The Emerald City of the Maya
One of the great capitals of ancient Mayan civilization is finally ready for visitors, said Maya Kroth in The Washington Post. Until now, the ruins at Palenque, Mexico, “always seemed painfully out of reach, hours by bus from the nearest town.” But a new airport has made this “extraordinary” site near the Guatemala border accessible to travelers beyond the most dedicated history buffs and archaeologists. Roads are being repaved and new hotels are opening, creating “a palpable sense of momentum.” Palenque is often described as the greatest archaeological find ever made in the Americas, and one day it may provide the key to unlocking the mysteries of the Maya.
For my stay, I chose El Panchán, a funky compound near the ruins that’s beloved by dreadlocked backpackers. My room cost under $20 a night, and came with a nightly symphony of unseen insects, howler monkeys, and “strange birds whose song sounds like a cross between a malfunctioning fan belt and an alien transmission.” Awaking the next morning, I rode a tour bus to the ruin zone, then paid for a tour guide who proved to be a font of information as we set off on the park’s jungle footpaths. Palenque was occupied from roughly 100 B.C. to A.D. 900, peaking under the 7th-century rule of Pakal the Great. It was his tomb that an archaeologist stumbled across in the 1950s when he discovered a hidden staircase in a towering step pyramid at the ancient city’s center.

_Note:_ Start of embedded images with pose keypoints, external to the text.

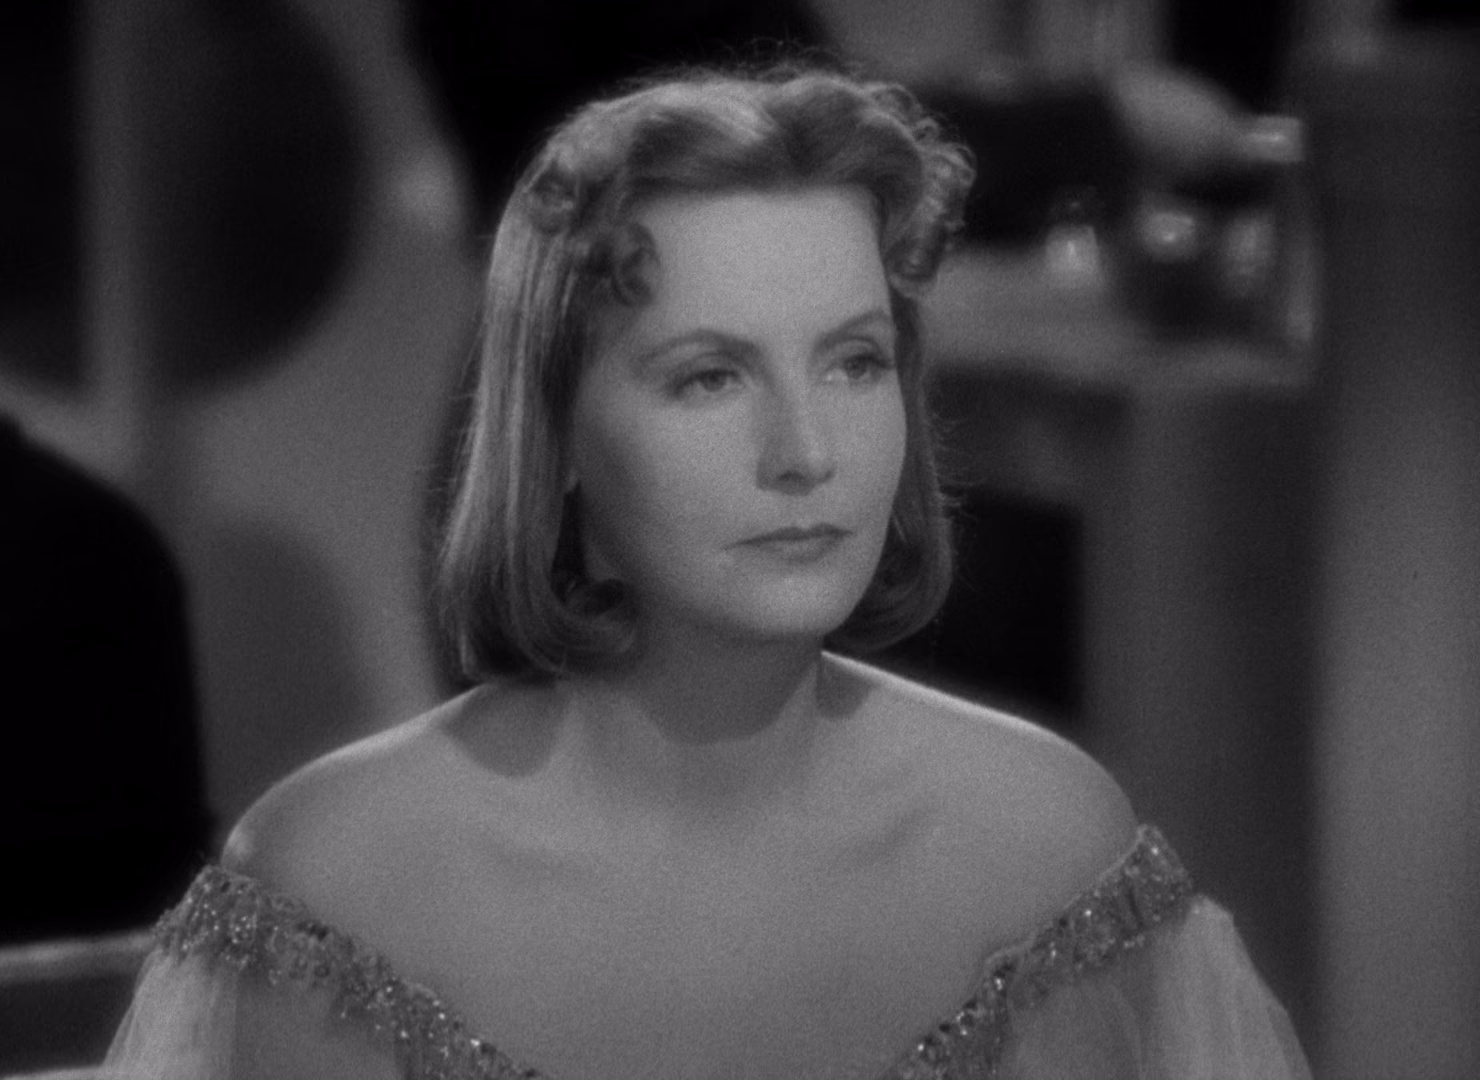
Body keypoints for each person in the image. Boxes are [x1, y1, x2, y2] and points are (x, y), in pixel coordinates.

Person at [96, 65, 1310, 1080]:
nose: (805, 452)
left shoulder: (1049, 852)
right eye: (709, 378)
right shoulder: (335, 888)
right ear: (556, 437)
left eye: (852, 363)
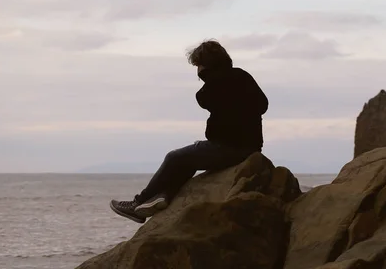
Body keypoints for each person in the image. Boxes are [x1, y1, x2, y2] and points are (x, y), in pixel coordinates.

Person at [109, 40, 269, 223]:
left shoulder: (209, 90)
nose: (197, 71)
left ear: (205, 65)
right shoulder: (242, 76)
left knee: (174, 157)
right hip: (252, 146)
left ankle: (138, 203)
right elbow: (263, 105)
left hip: (230, 148)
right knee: (189, 159)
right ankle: (163, 195)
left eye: (198, 66)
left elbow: (207, 104)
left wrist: (207, 76)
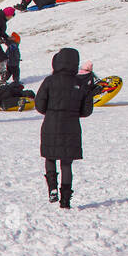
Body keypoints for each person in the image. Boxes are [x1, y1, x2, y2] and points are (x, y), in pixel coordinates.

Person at [34, 47, 95, 208]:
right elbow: (86, 111)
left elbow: (40, 106)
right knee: (66, 163)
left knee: (50, 157)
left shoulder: (49, 81)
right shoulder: (80, 83)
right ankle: (66, 200)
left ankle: (52, 188)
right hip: (72, 127)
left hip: (51, 124)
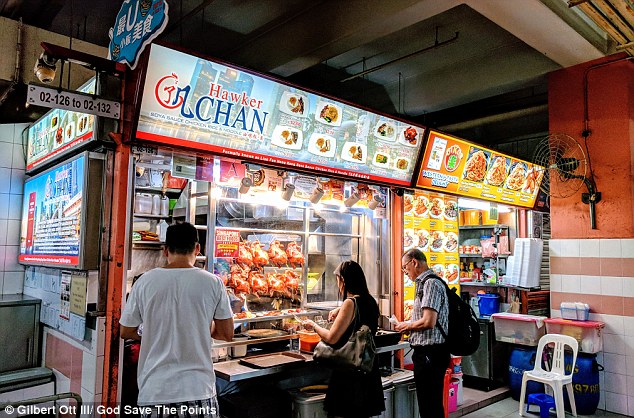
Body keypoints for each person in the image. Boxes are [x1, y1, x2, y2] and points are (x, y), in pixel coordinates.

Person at [120, 222, 234, 418]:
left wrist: (150, 330)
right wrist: (202, 324)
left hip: (155, 392)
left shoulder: (144, 281)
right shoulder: (213, 282)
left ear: (165, 251)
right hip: (198, 390)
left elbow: (125, 331)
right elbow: (226, 333)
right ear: (197, 249)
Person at [302, 260, 384, 418]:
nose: (338, 285)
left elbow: (332, 338)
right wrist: (340, 309)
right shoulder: (370, 301)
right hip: (367, 370)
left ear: (344, 281)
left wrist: (313, 326)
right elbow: (358, 311)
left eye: (338, 280)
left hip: (349, 374)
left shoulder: (350, 303)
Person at [394, 248, 450, 418]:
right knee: (428, 404)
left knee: (430, 406)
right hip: (428, 354)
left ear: (414, 262)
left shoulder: (431, 283)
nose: (405, 272)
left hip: (431, 354)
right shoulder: (424, 283)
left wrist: (407, 326)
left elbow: (428, 321)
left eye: (405, 268)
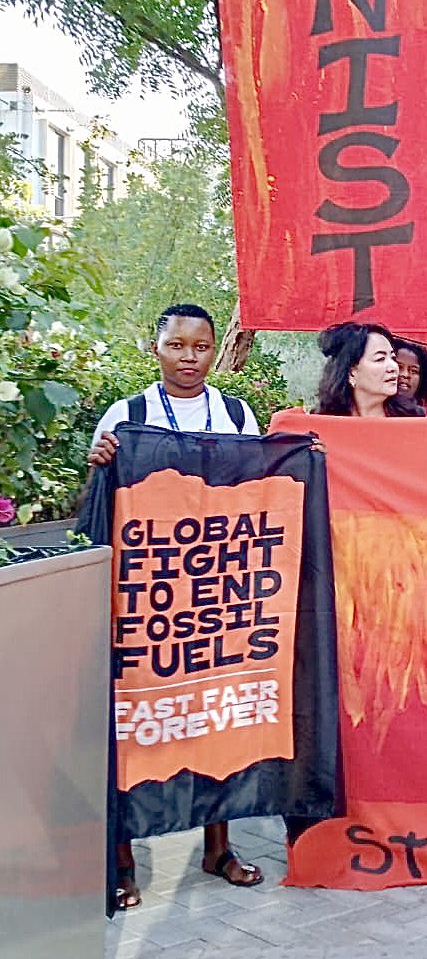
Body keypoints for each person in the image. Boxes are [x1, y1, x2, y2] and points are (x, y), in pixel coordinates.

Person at [87, 304, 263, 910]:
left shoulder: (238, 415)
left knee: (216, 719)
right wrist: (99, 468)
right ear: (155, 347)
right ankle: (122, 862)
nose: (189, 358)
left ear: (215, 351)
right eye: (177, 345)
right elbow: (98, 507)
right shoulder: (125, 416)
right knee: (137, 720)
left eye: (201, 347)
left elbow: (261, 493)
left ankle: (219, 848)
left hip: (216, 595)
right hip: (147, 598)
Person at [314, 322, 422, 417]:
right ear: (352, 373)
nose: (393, 367)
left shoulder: (412, 419)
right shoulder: (323, 421)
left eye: (393, 358)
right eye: (380, 359)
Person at [392, 337, 427, 411]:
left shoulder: (422, 417)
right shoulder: (375, 411)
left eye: (414, 371)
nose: (405, 375)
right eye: (399, 367)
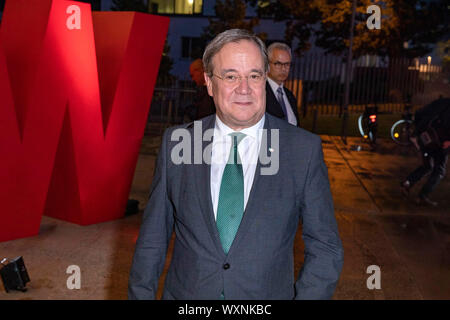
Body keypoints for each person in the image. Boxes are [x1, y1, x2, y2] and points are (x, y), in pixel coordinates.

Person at [128, 29, 343, 300]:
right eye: (230, 76)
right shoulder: (178, 143)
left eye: (254, 75)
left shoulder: (302, 150)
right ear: (209, 82)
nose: (244, 88)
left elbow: (325, 248)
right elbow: (152, 241)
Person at [401, 97, 450, 206]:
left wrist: (418, 131)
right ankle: (423, 196)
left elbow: (419, 113)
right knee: (439, 170)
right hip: (440, 144)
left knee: (427, 165)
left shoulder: (441, 102)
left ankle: (408, 182)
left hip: (426, 138)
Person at [265, 42, 300, 127]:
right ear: (267, 64)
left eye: (287, 64)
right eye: (278, 64)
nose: (283, 68)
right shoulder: (259, 92)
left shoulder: (290, 96)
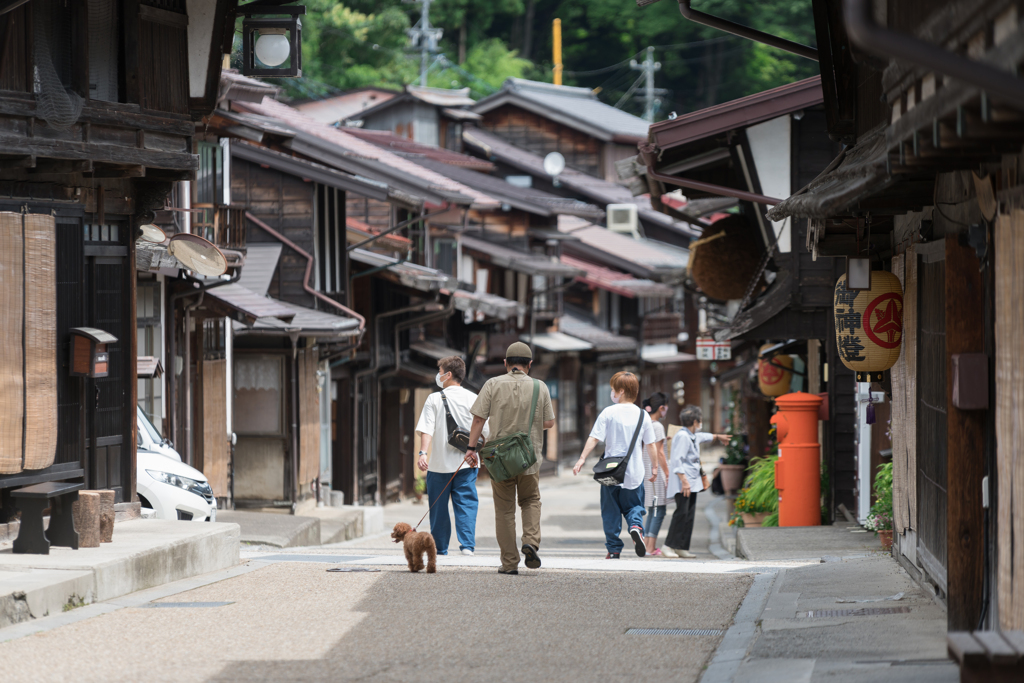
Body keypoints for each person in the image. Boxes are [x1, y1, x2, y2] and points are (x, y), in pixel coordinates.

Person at [465, 342, 555, 575]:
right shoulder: (540, 386)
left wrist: (471, 448)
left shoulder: (492, 384)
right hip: (529, 458)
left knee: (504, 510)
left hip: (500, 459)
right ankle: (530, 542)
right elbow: (549, 422)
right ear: (530, 365)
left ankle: (509, 563)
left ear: (506, 363)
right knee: (530, 500)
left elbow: (478, 420)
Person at [572, 372, 657, 559]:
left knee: (610, 511)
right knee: (635, 506)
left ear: (621, 391)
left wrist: (582, 458)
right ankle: (635, 527)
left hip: (610, 471)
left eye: (613, 389)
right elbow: (651, 444)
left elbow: (594, 437)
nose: (611, 392)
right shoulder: (643, 415)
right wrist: (655, 467)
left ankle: (614, 549)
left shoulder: (608, 412)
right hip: (634, 471)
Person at [414, 356, 489, 557]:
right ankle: (467, 547)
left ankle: (440, 549)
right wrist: (475, 450)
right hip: (467, 462)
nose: (437, 375)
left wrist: (423, 453)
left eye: (440, 371)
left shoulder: (434, 398)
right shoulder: (474, 398)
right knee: (466, 503)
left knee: (438, 508)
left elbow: (426, 428)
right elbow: (485, 430)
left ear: (448, 375)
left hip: (439, 465)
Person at [662, 405, 730, 558]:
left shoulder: (691, 435)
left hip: (691, 482)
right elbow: (677, 461)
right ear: (695, 421)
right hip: (683, 483)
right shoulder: (683, 436)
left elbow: (705, 436)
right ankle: (668, 546)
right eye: (699, 420)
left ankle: (681, 546)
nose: (700, 423)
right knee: (681, 513)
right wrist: (684, 482)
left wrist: (719, 437)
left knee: (689, 514)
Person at [642, 392, 671, 556]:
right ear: (661, 408)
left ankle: (647, 545)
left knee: (652, 509)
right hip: (657, 472)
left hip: (646, 471)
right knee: (659, 510)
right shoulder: (658, 426)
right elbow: (660, 453)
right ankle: (650, 548)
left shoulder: (646, 424)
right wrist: (667, 473)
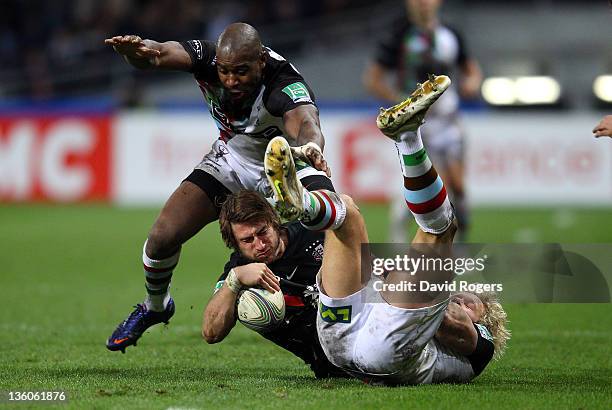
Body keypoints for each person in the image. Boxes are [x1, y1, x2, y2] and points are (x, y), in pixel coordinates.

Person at [104, 22, 338, 353]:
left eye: (241, 72)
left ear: (260, 61)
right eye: (225, 72)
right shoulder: (209, 57)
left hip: (285, 162)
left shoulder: (283, 83)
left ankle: (351, 298)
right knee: (161, 238)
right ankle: (156, 306)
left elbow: (306, 122)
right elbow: (158, 54)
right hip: (232, 161)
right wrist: (137, 52)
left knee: (331, 213)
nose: (230, 80)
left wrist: (312, 148)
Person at [264, 74, 510, 385]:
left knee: (442, 230)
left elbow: (453, 323)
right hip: (338, 338)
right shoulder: (425, 313)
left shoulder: (482, 346)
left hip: (384, 352)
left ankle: (408, 136)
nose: (461, 298)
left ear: (486, 321)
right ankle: (305, 207)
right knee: (347, 215)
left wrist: (401, 278)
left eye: (470, 302)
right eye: (463, 296)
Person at [363, 0, 482, 242]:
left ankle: (460, 243)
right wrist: (404, 103)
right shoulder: (397, 37)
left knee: (458, 186)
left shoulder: (450, 35)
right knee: (429, 183)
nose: (423, 4)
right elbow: (373, 79)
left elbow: (471, 69)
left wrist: (472, 82)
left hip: (449, 121)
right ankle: (399, 230)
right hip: (419, 125)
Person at [202, 190, 347, 378]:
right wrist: (234, 279)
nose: (260, 245)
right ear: (235, 244)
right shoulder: (239, 271)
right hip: (333, 368)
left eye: (263, 232)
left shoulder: (313, 231)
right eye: (247, 240)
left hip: (368, 331)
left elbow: (371, 266)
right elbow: (211, 333)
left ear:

The remains of five sacrificial victims guarded the tomb entrance.
Most of Palenque’s 1,500 structures have yet to be excavated, but several imposing temples and a massive palace complex occupy the site’s central clearing. At Pakal’s enormous, well-preserved palace, tourists line up to take photos at the granite throne in the bathroom complex, which once discreetly drained to a septic field far from the city. Bas-relief carvings are everywhere, “chronicling a detailed history of Palenque’s golden age—though precious little about its fall.” Drought, deforestation, overpopulation, and power struggles all seem to have contributed to the city’s rapid decline. More than 900 years later, it appears poised for a comeback.